1) «Israeli troop raid City Hall and mosques in West Banks», Reuters, 9 luglio 2008.
2) «Report from Nablus: «We all belong to Israeli Army», Mondoweiss, 9 luglio 2008. Mondoweiss è il blog che tiene il giornalista invesigativo Philip Weiss per il New York Observer, il periodico per cui lavora. O meglio per cui lavorava, dato che Peter Kaplan, e il proprietario del giornale Jared Kushner, lo hanno licenziato un anno fa per «aver scritto cose sbagliate su Israele». Weiss, ebreo,  collabora anche a The Nation e al The American Conservative.
3) Roee Nahmias, «Marriage with an Arab is national treason», YNet.news, 27marzo 2008.

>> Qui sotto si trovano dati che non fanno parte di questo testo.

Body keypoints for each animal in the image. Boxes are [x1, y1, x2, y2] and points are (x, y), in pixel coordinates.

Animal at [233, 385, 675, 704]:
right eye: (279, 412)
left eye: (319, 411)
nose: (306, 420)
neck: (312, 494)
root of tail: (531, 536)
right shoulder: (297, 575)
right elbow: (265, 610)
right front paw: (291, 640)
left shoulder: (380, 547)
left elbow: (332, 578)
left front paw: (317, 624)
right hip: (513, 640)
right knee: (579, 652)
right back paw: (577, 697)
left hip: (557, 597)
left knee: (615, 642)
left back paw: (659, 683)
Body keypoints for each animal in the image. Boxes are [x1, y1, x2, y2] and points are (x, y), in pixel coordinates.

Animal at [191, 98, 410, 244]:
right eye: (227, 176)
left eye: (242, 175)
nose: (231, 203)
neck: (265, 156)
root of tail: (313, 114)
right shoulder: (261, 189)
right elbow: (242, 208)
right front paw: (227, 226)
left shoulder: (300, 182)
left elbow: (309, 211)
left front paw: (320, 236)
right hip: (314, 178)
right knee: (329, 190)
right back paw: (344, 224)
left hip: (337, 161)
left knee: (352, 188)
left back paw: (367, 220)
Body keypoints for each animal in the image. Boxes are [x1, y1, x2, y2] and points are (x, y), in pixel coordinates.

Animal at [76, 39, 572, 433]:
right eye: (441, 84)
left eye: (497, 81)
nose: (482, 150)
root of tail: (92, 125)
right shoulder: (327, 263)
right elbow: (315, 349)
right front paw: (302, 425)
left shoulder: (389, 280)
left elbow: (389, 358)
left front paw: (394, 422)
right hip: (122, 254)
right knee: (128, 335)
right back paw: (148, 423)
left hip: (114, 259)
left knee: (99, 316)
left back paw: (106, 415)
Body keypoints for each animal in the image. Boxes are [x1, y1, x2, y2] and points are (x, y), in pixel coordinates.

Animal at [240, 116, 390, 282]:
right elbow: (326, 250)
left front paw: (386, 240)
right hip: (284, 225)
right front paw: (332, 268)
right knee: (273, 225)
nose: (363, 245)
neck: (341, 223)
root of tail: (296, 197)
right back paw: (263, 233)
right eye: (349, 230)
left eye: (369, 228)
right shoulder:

4) Le atrocità a Nablus sono di norma. Nel 2002, l’esercito ha occupato la città praticamente radendola al suolo; i carri armati Merkava erano affiancati da bulldozer che squarciavano i vicoli della città, demolendo gli edifici, spesso con le famiglie dentro. Secondo il dottor Ghassan che dirige il locale Medical Relief, «Negli ultimi 6 anni sono morte 975 persone a Nablus, oltre a 7.000 feriti, 1.000 dei quali hanno riportato disabilità permanenti, anche molto gravi». A Nablus conoscono per esperienza le nuove armi israelane, «una sorta di bombe di precisione che infliggono ferite terribili, a causa di particolari schegge mai viste prima, di un materiale quasi polveroso, in grado di spappolare gli organi interni e non rintracciabile ai raggi x».
Armi da genocidio, da sfoltimento demografico.